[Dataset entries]

+++

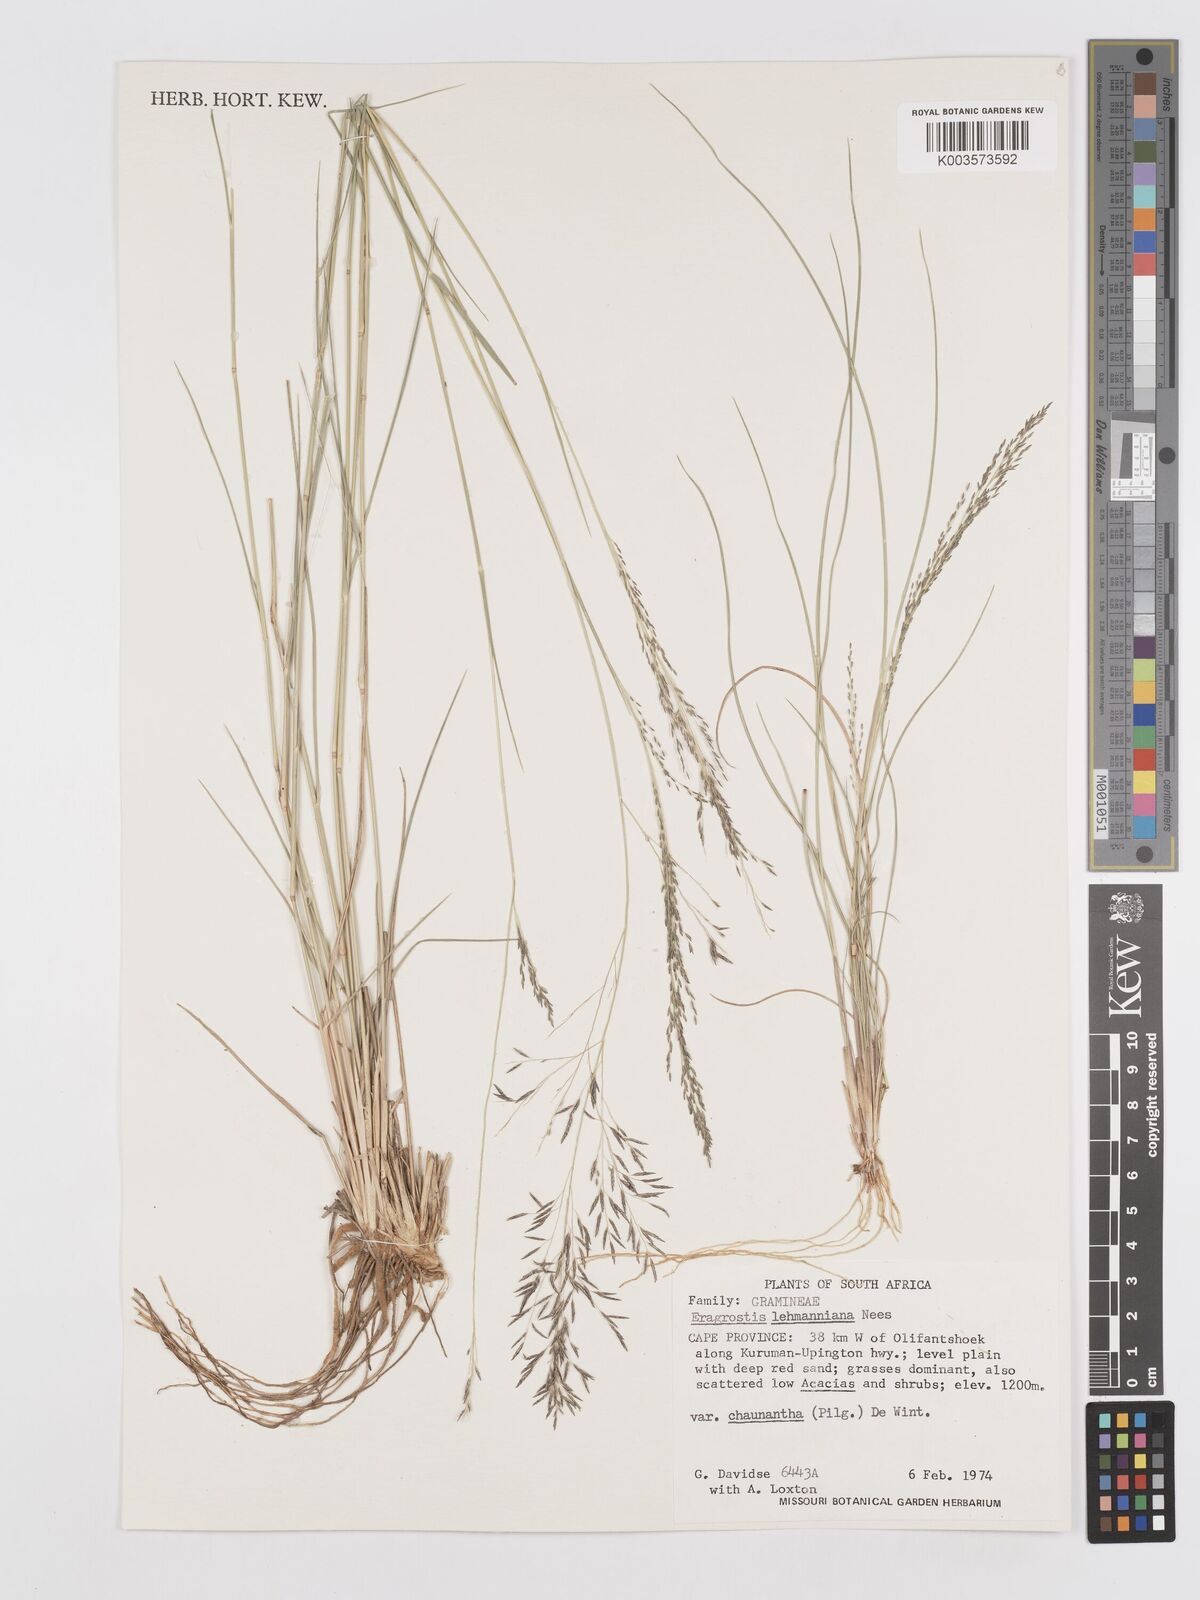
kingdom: Plantae
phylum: Tracheophyta
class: Liliopsida
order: Poales
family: Poaceae
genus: Eragrostis
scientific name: Eragrostis lehmanniana
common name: Lehmann lovegrass
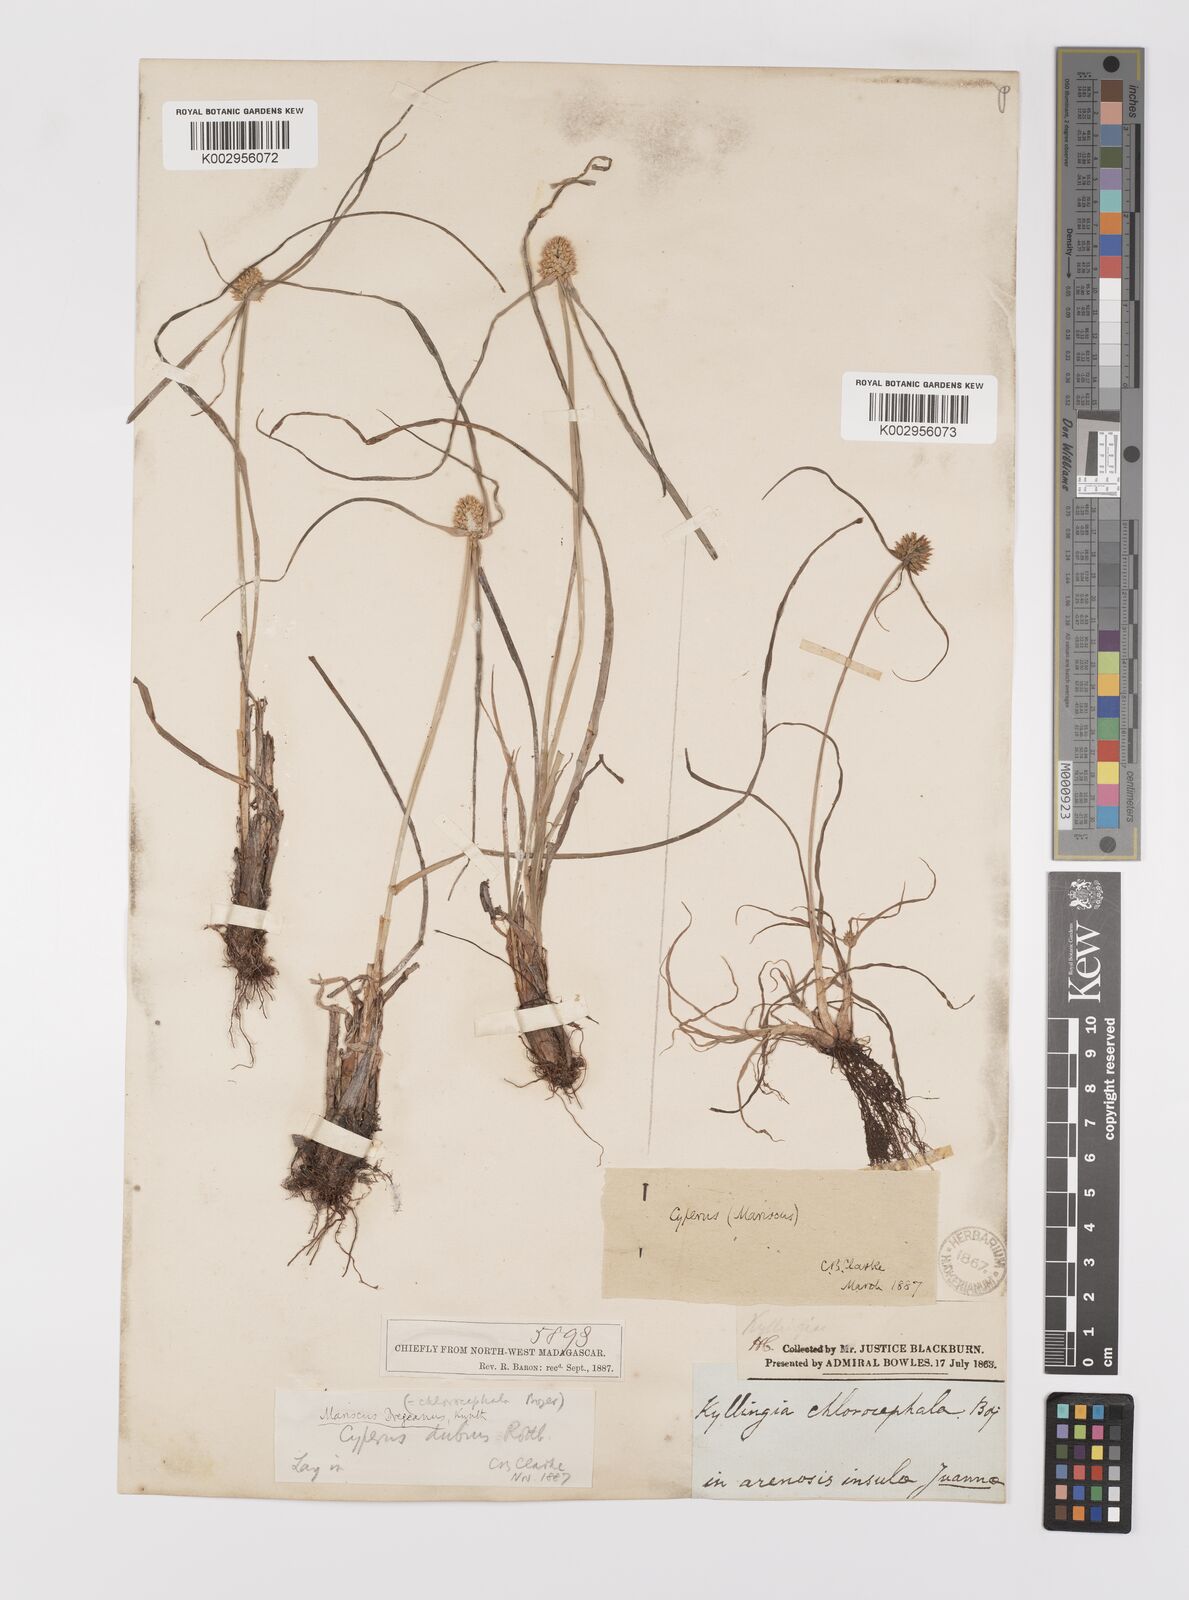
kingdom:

+++

Exercise task: Copy out every line of the material above word for word, omitting the pictures.

The output:
kingdom: Plantae
phylum: Tracheophyta
class: Liliopsida
order: Poales
family: Poaceae
genus: Eragrostis
scientific name: Eragrostis lehmanniana
common name: Lehmann lovegrass
kingdom:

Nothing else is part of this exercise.